Written instruction 1:
In the blog post about Atlas Eclipticalis, reproduce the text between "Brian at Just" and "the Asphodel label.", inclusive, substituting "recording" for "performance".
Written instruction 2:
Name every person the Atlas Eclipticalis post credits with writing an essay in the liner notes of the two releases.
Written instruction 3:
Pick up the blog post about Atlas Eclipticalis after its final sentence and write the next part.

Passage provided:
Wednesday, October 31, 2007

The rhythms of the stars

Brian at Just Outside had a post a few weeks ago on the recent Mode re-release of John Cage's Atlas Eclipticalis. He found the performance a bit dry, and one of his comments was that he could "easily imagine this being performed by creative improvisers and working exceedingly well." His remarks sent me to the Mode release, as well as one from 2000 on the Asphodel label.

Cage composed Atlas Eclipticalis in 1961, a commission from the Montreal Festival Society. At the time, it was the biggest piece that Cage had composed, both in terms of orchestral forces and sheer length, his earlier forays into orchestral writing being more for a chamber ensemble. He generated the notes by tracing them from a map of the heavens (whence the title) in combination with I-Ching operations. The piece consists of solo parts for 86 orchestral instruments, where each part is identical in length and format, and it is most often performed in short excerpts and with smaller groups. Each part has four pages with five systems per page, and each system should be played within a predetermined duration, specified by Cage to be no shorter than two minutes. Like the score for Winter Music, which may be performed simultaneously with Atlas Eclipticalis, each system contains a number of events, which may be single tones or aggregates. Even though the events have a clear musical notation, they are sufficiently unorthodox to require significant interpretation on the part of the performer. The conductor is merely a timekeeper, moving his or her arms around in a circle like the second hand on a clock.

The Mode and Asphodel releases are the only ones currently available that are complete both in respect to the number of players and the number of systems. The Mode set contains three recordings of the piece, of which the two complete ones date from 1983 and are conducted by Cage (the third is from 1988, is conducted by Melvin Strauss, and includes all parts but not all systems). The Asphodel release is conducted by Petr Kotik, and is from 1993, repeating a performance from a Cage memorial concert the previous year in Carnegie Hall. The 1983 and 1993 performances both include Winter Music (the latter performed by David Tudor). Both releases contain nice sets of liner notes. The Mode release has short essays by Cage, Matthew Kocmieroski, Don Gillespie (whom we've met in this blog before — he was the interviewer on Mode's DVD release of George Crumb's Makrokosmos), and pianist Stephen Drury. The Asphodel release has a longer essay by James Pritchett (author of an excellent monograph on Cage's music) and Petr Kotik.

Material:
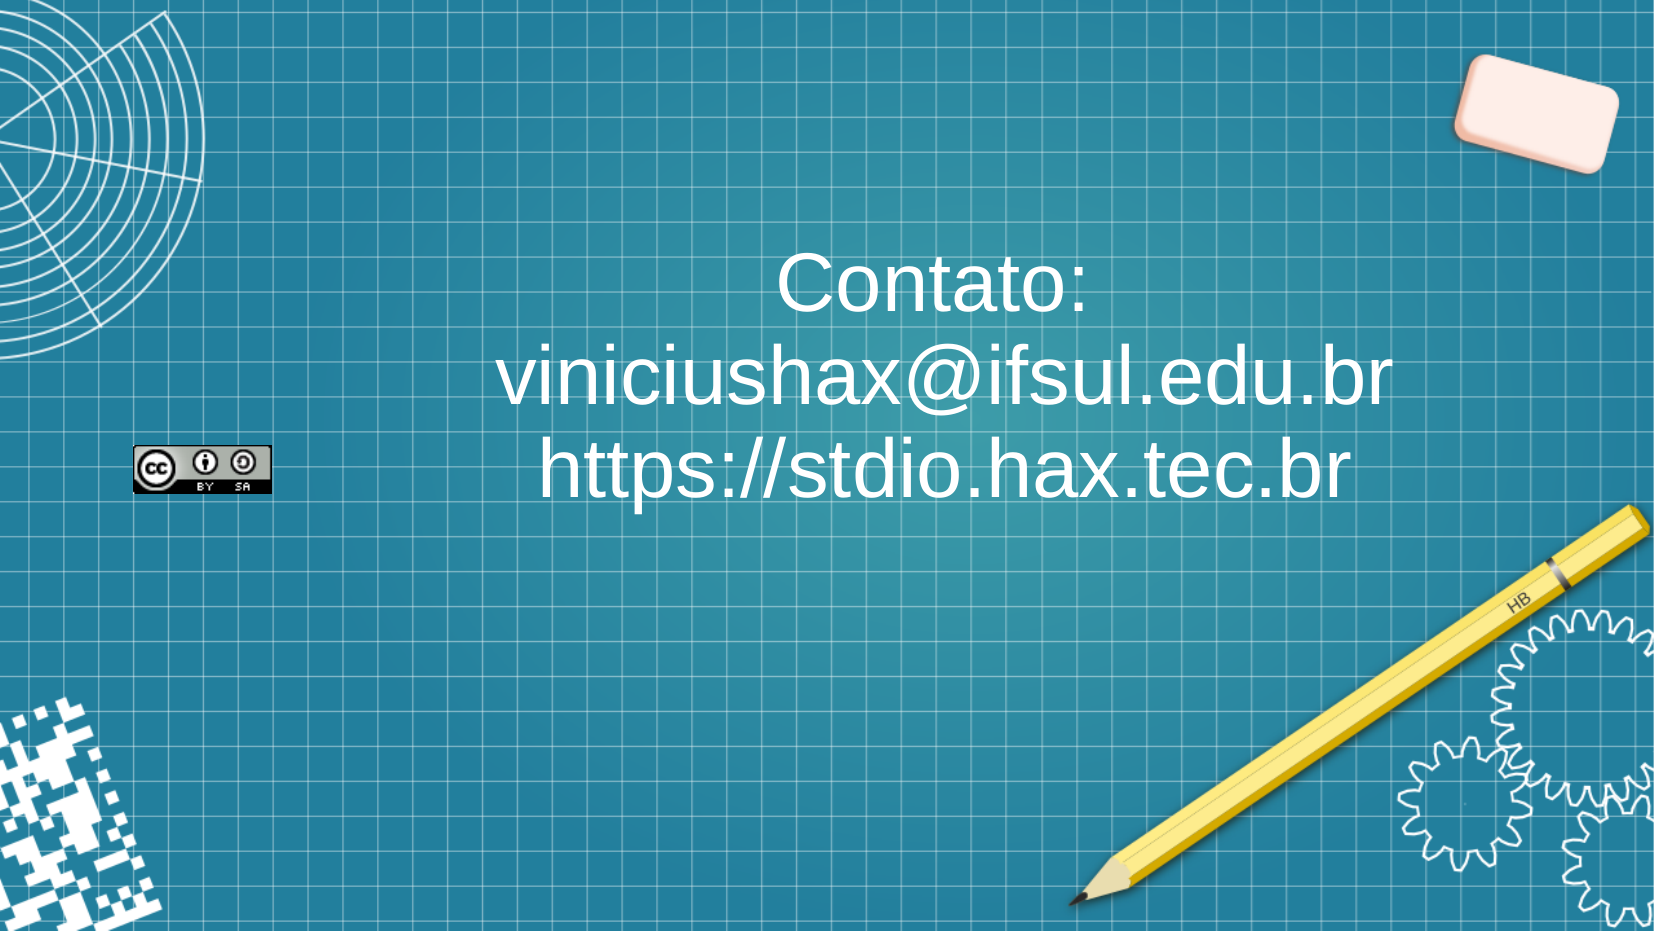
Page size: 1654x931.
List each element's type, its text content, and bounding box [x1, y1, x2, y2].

title Contato: viniciushax@ifsul.edu.br https://stdio.hax.tec.br [354, 236, 1536, 516]
picture [0, 0, 1654, 931]
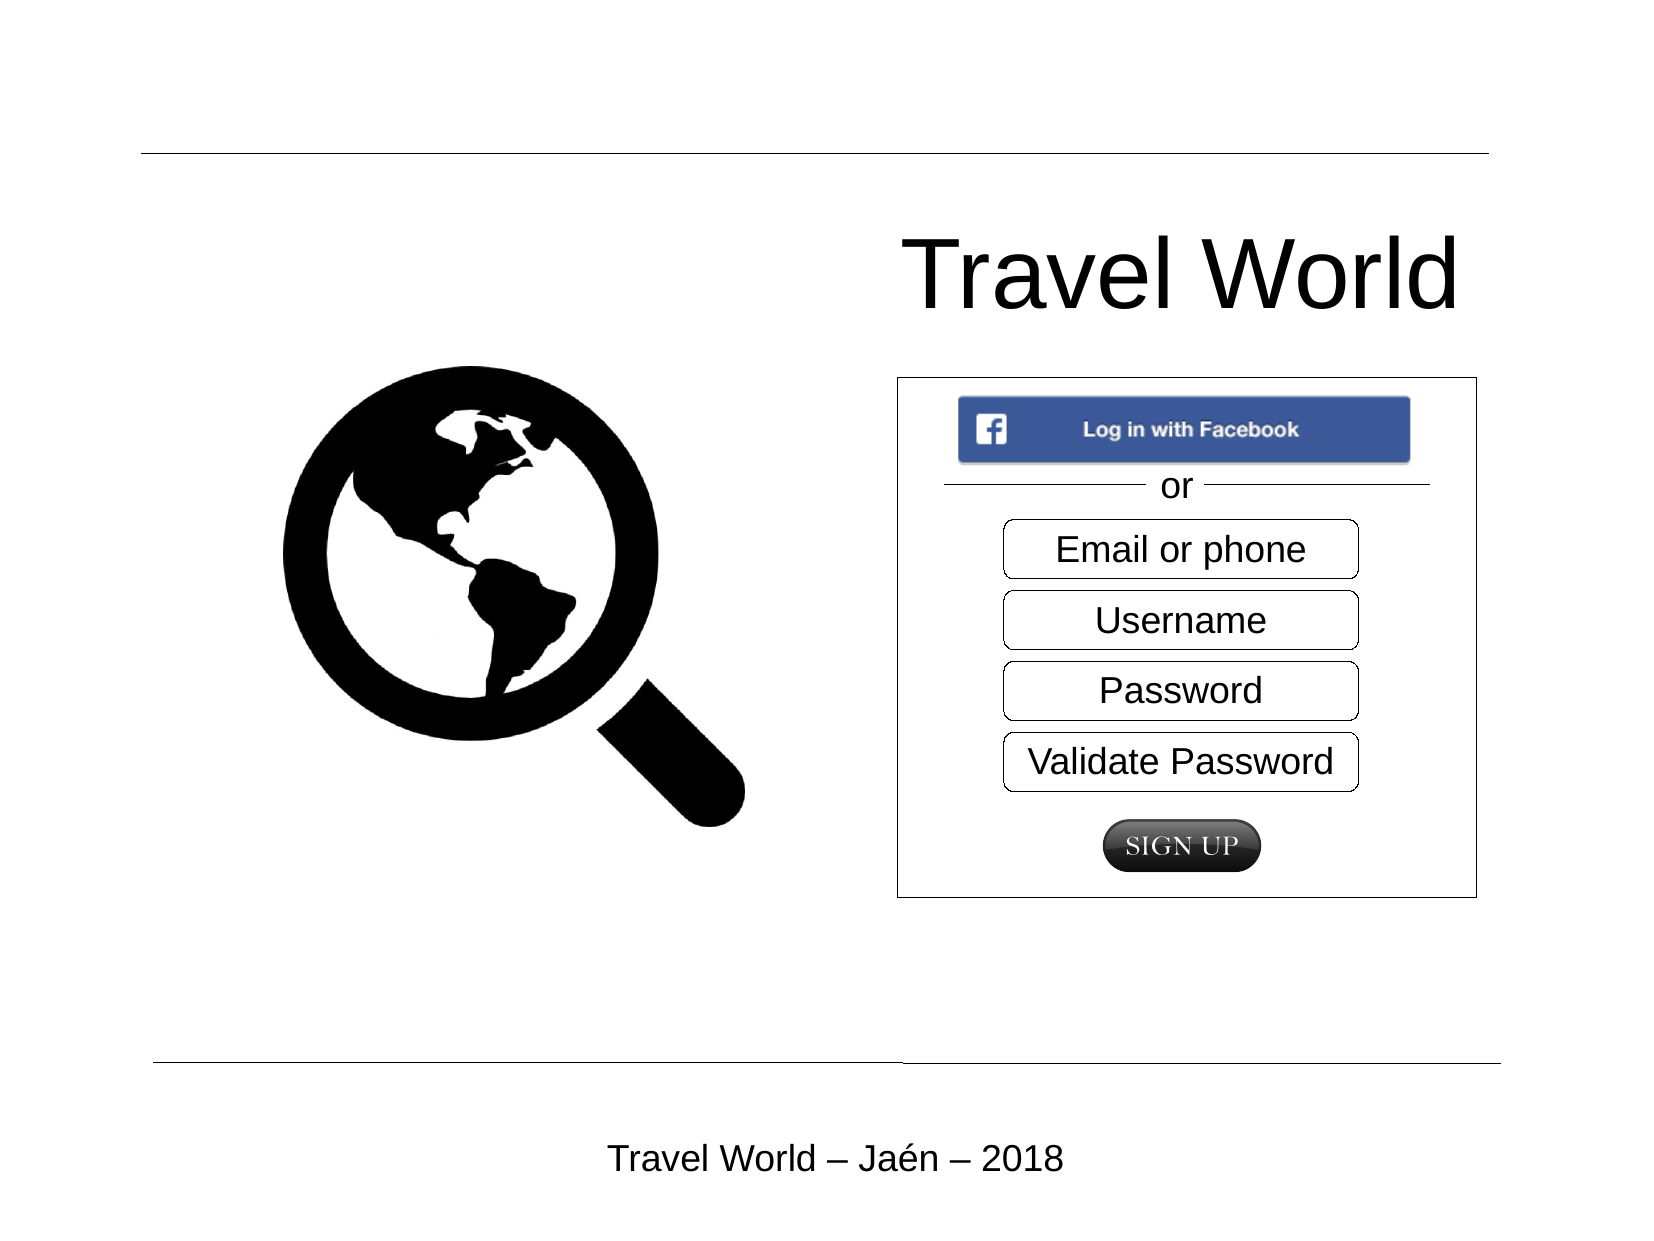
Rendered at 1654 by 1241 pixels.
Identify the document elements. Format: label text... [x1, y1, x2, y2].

text_box Username [1003, 590, 1359, 650]
text_box [897, 377, 1477, 898]
text_box Travel World – Jaén – 2018 [442, 1129, 1222, 1187]
text_box Validate Password [1003, 732, 1359, 792]
picture [1100, 817, 1264, 875]
picture [283, 366, 745, 827]
picture [921, 343, 1448, 520]
text_box Travel World [885, 211, 1619, 338]
text_box Password [1003, 661, 1359, 721]
text_box Email or phone [1003, 520, 1359, 579]
text_box or [1145, 520, 1217, 557]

Task result 1:
Brian at Just Outside had a post a few weeks ago on the recent Mode re-release of John Cage's Atlas Eclipticalis. He found the recording a bit dry, and one of his comments was that he could "easily imagine this being performed by creative improvisers and working exceedingly well." His remarks sent me to the Mode release, as well as one from 2000 on the Asphodel label.

Task result 2:
John Cage, Matthew Kocmieroski, Don Gillespie, Stephen Drury, James Pritchett, Petr Kotik

Task result 3:
One of the first aspects that a student of Atlas Eclipticalis confronts is its obscurity. Unlike other large symphonic works, there is no master score, only the individual parts and a conductor score. Each individual part is published separately. Edition Peters web site sells each individual part for $8.95, which means an investment of over $750 for the entire work. This precludes all but the most serious users and libraries from acquiring the complete score. The conductor score, which is what most libraries have, is one of the most arcane documents I've ever seen. It documents more of the compositional process than anything directly related to a performance. As Cage wryly notes, "these pages may not be useful."

The instrumental parts which have been widely reproduced raise a number of questions. The Mode release includes a reproduction of page 181, one of the Flute 1 parts, and Pritchett's book includes a reproduction of page 133, one of the pages for Cello 1. I've reproduced one of the cello events here. As with Cage's other notational experiments, his explanatory notes (reproduced in the Mode liner notes) don't quite explain everything. For example, the cello part in Pritchett has no clef -- should the performer use a tenor clef or a bass clef, and does this decision remain for the duration of the piece (the conductor's score helpfully mentioned that the part "may be read an octave higher ad lib")? Where the aggregates are numbered (one number for tones "as short as possible", the other for tones with "appreciable duration"), which notes get which duration? The individual notes from a chord can be performed in any order. Cage's instructions don't explicitly address stems that aren't straight -- is there any significance to curved stems? Cage specifies circumstances under which notes may be repeated -- how does the performer decide when to apply these rules?

So without having recourse to the score(s), we're left with the recordings. The ones from 1983 are very sparse. A lot of the subtleties are lost, buried in tape hiss and audience noise. There are few occasions where more than a couple of instruments are audible without close headphone listening. The 1993 recording, especially by contrast, is lush. It's a better recording, with less audience noise and more audible instruments. Kotik seems to have allowed for longer durations (his version is almost twice as long as Cage's), which create musical gestures that have both foreground and background aspects, where the tones with appreciable duration expand to fill the sonic horizon, leaving the short tones to pepper the sound and provide intimate details. Kotik's version sounds more like an group performance rather than 86 people making occasional sounds with their instruments. Cage commented that when he first composed Winter Music, each sound was widely separated in space, but after several performances, it almost seemed melodic. Perhaps I hear the same transition between the performances of Atlas Eclipticalis.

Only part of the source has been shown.